=== HOW TO COMPLETE THIS TASK ===
Look through the data below and work out how many lines contain the string "down". Give the number alone.

(Dataset entries)
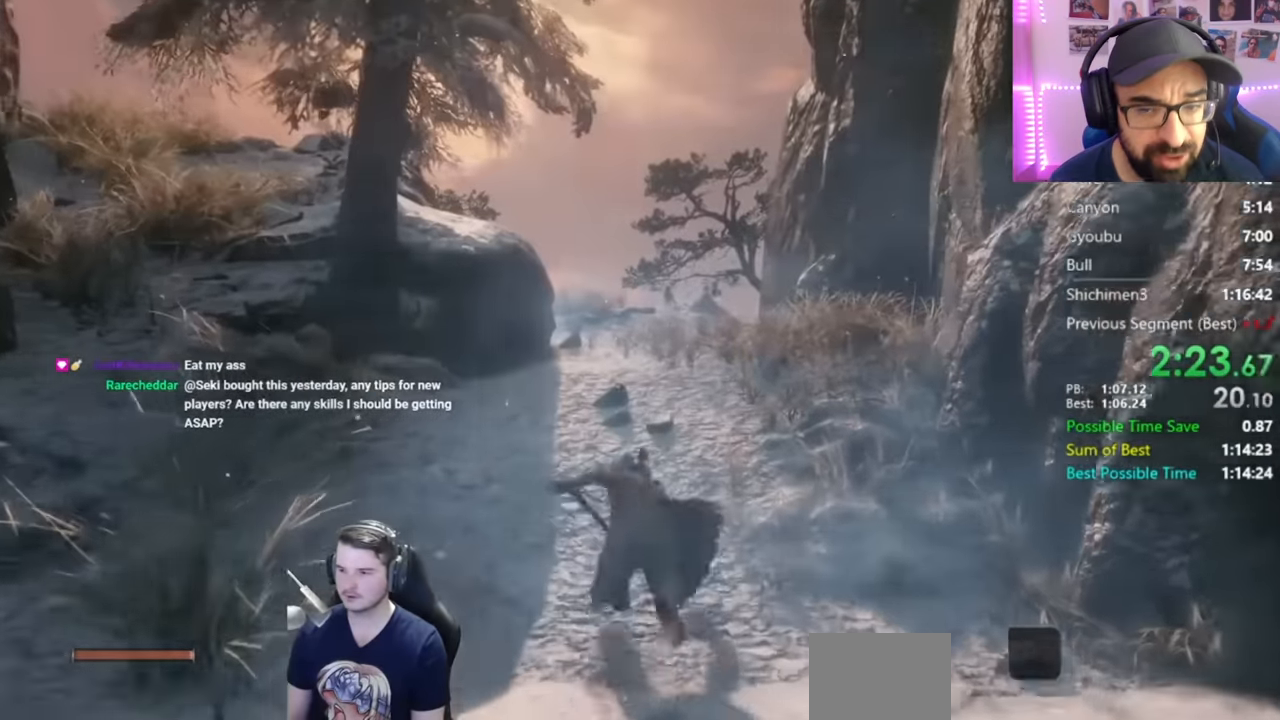
{"buttons": ["B"], "left_stick": "center", "right_stick": "down-left", "events": [[433, "right_stick", "down-left"]]}
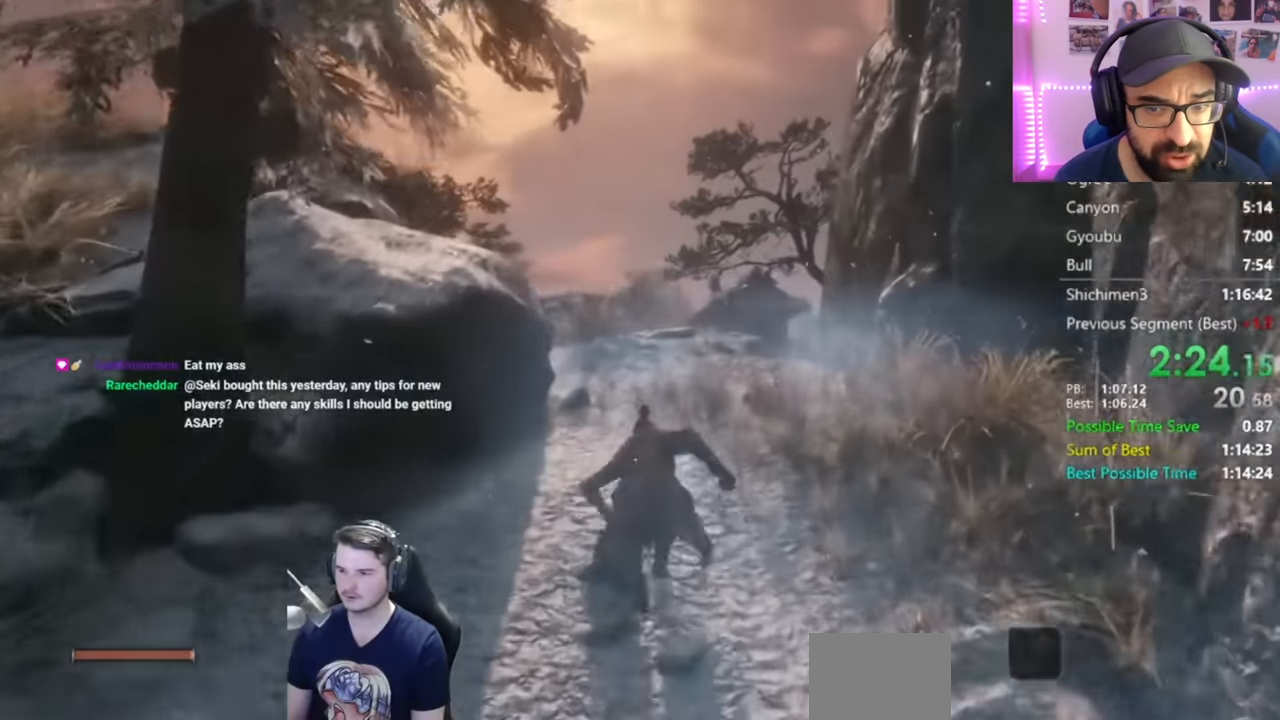
{"buttons": ["B"], "left_stick": "center", "right_stick": "down-left", "events": []}
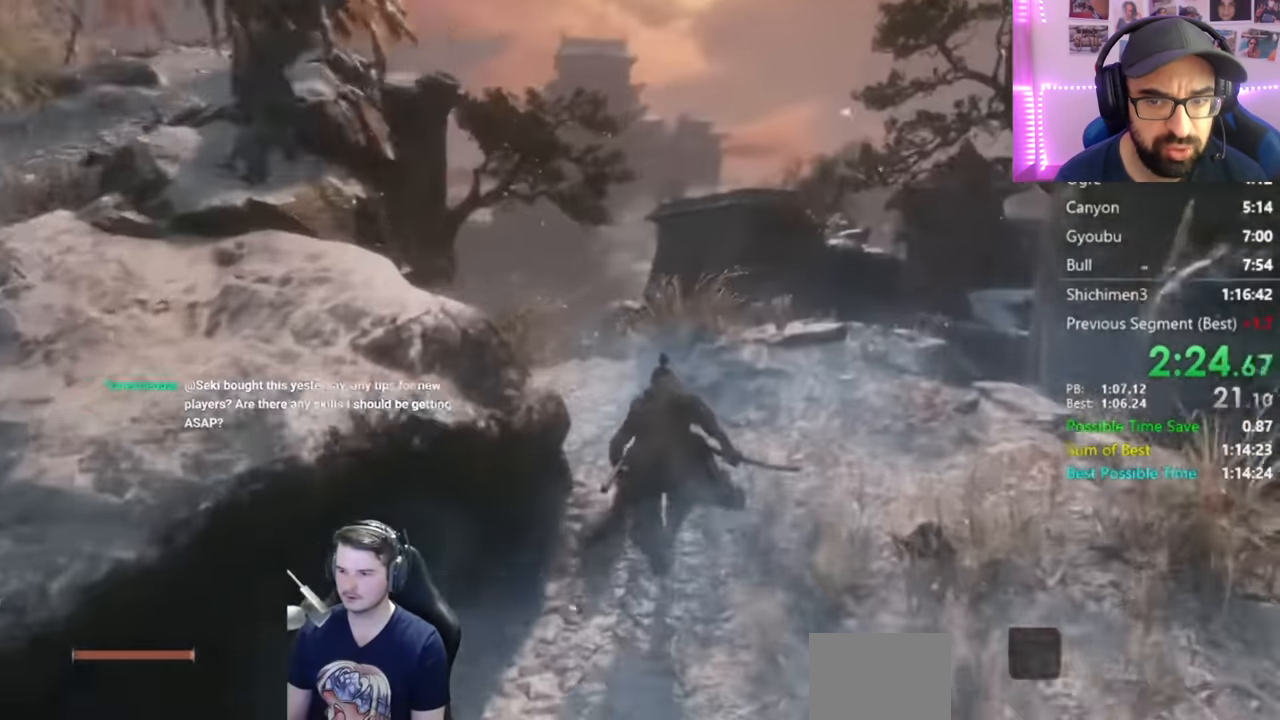
{"buttons": ["B"], "left_stick": "center", "right_stick": "down", "events": [[467, "right_stick", "down"]]}
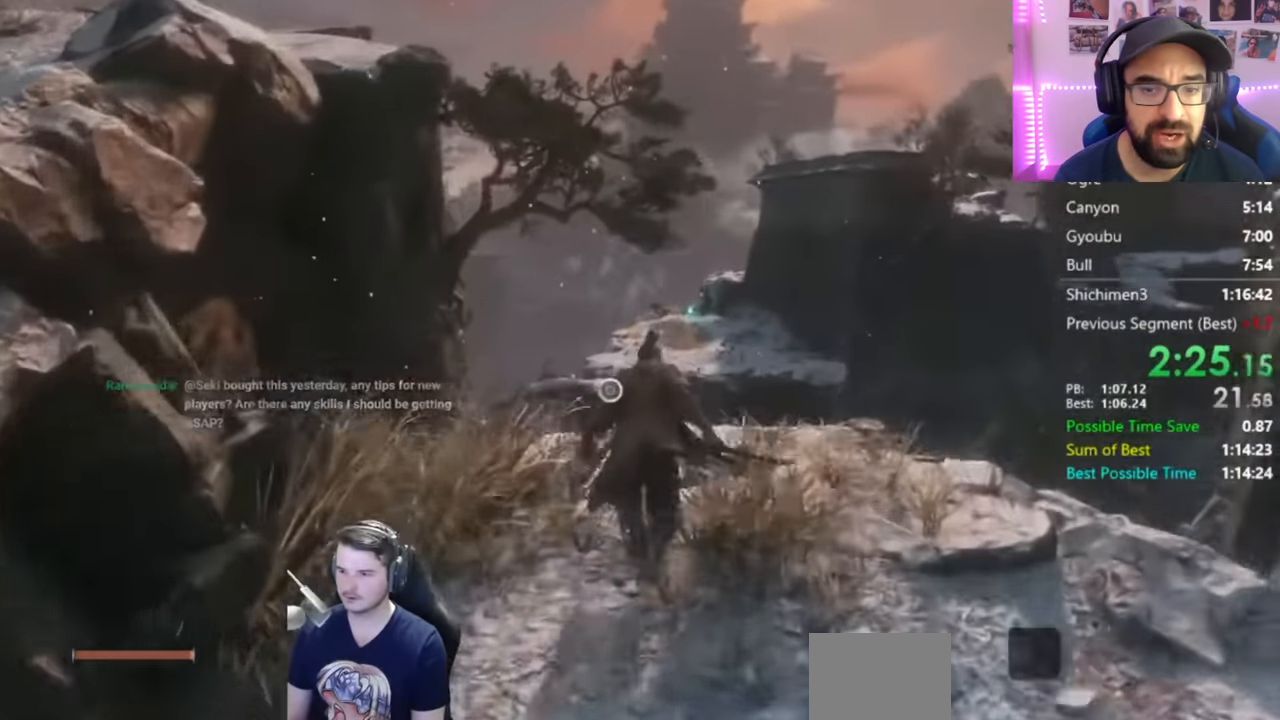
{"buttons": ["B"], "left_stick": "center", "right_stick": "center", "events": [[367, "right_stick", "center"]]}
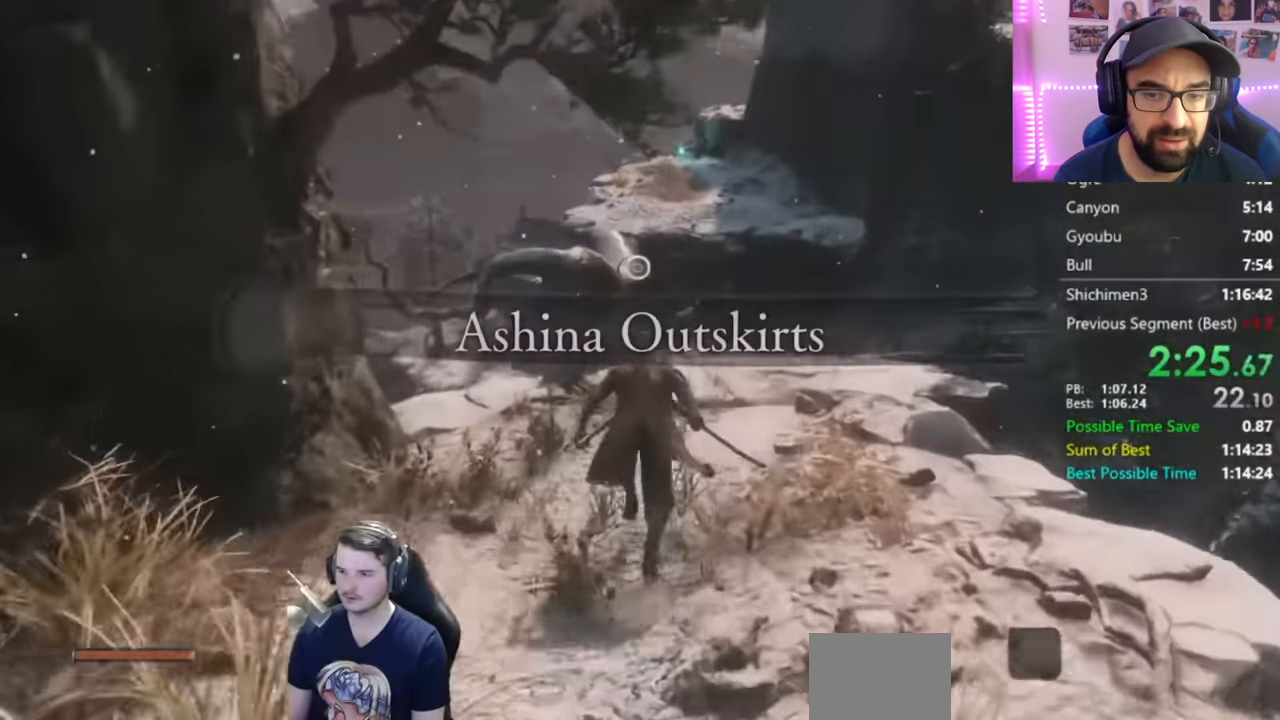
{"buttons": [], "left_stick": "center", "right_stick": "center", "events": [[66, "A", "down"], [200, "A", "up"], [200, "B", "up"]]}
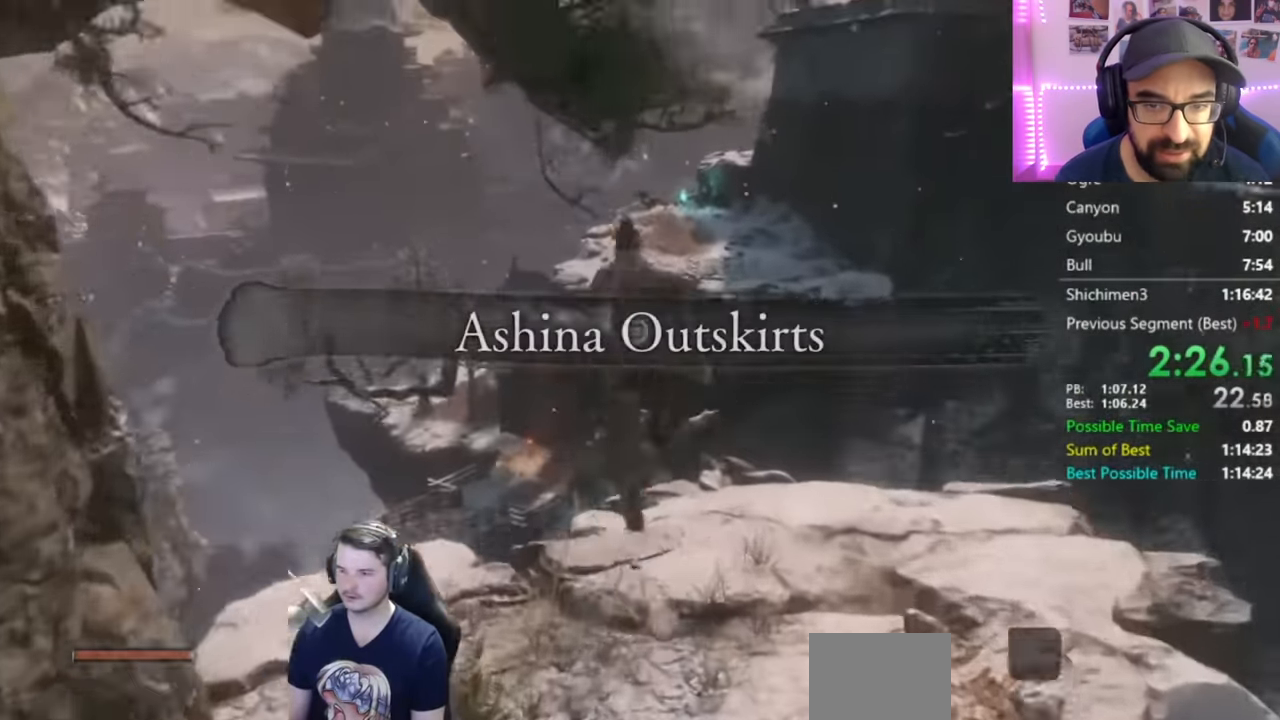
{"buttons": ["L2"], "left_stick": "center", "right_stick": "center", "events": [[150, "L2", "down"], [284, "L2", "up"], [300, "L2", "down"], [467, "L2", "up"], [501, "L2", "down"]]}
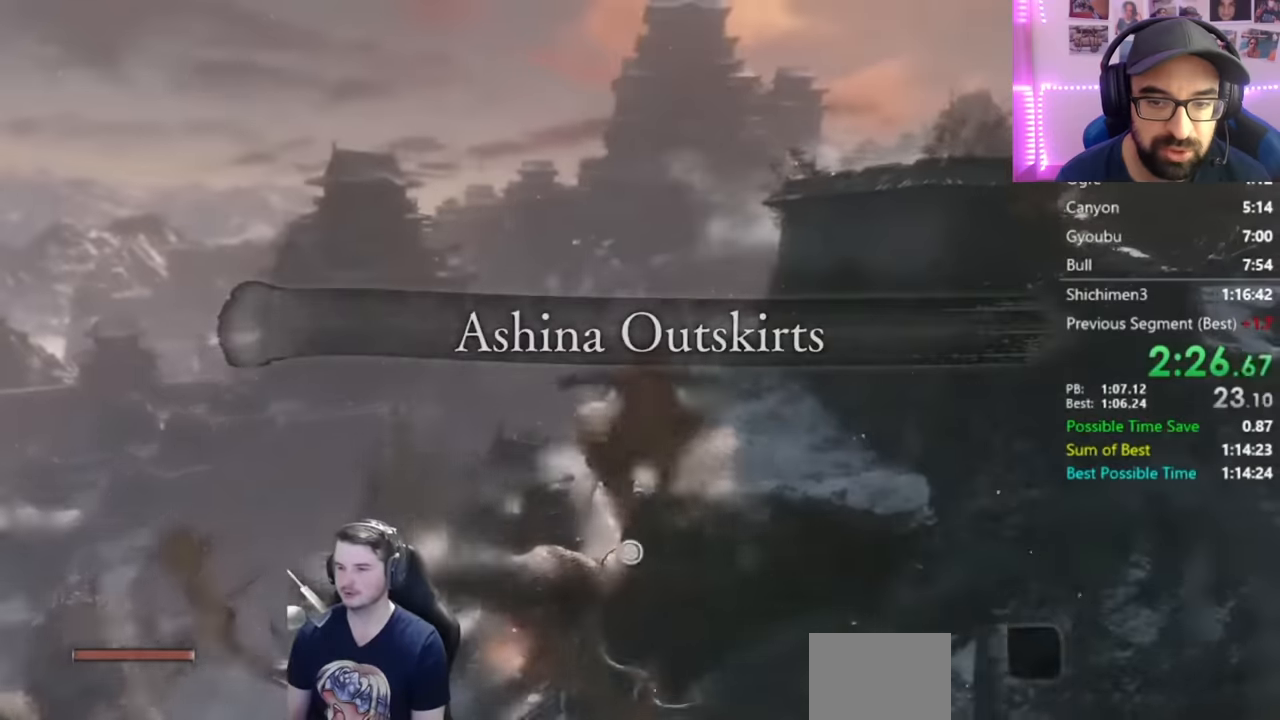
{"buttons": [], "left_stick": "center", "right_stick": "center", "events": [[233, "L2", "up"]]}
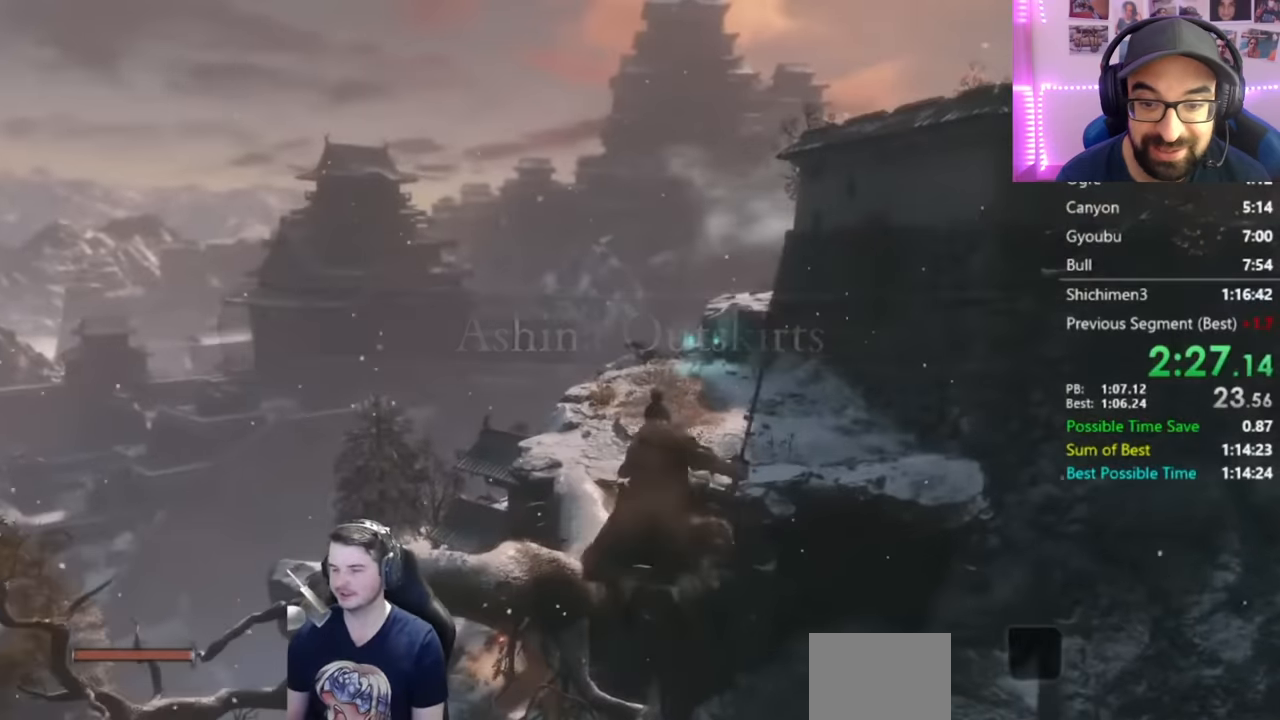
{"buttons": ["B"], "left_stick": "center", "right_stick": "center", "events": [[33, "B", "down"]]}
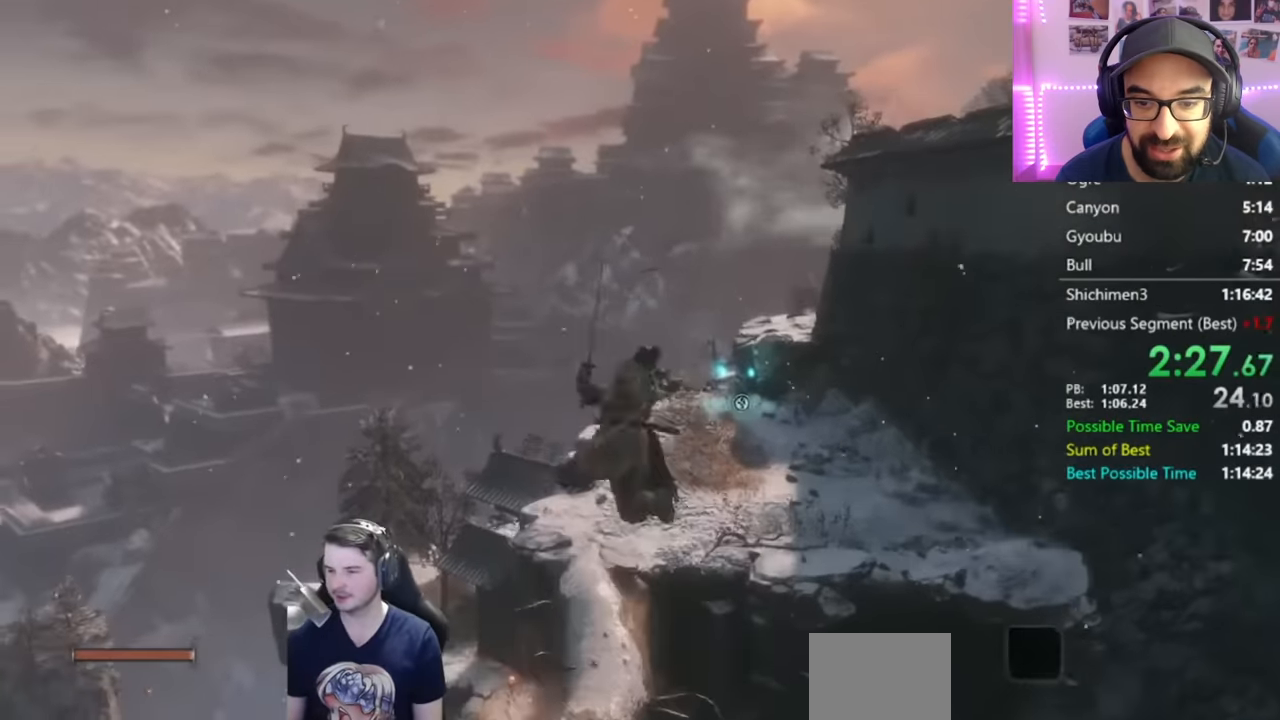
{"buttons": ["B"], "left_stick": "center", "right_stick": "center", "events": []}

=== ANSWER BOX ===
6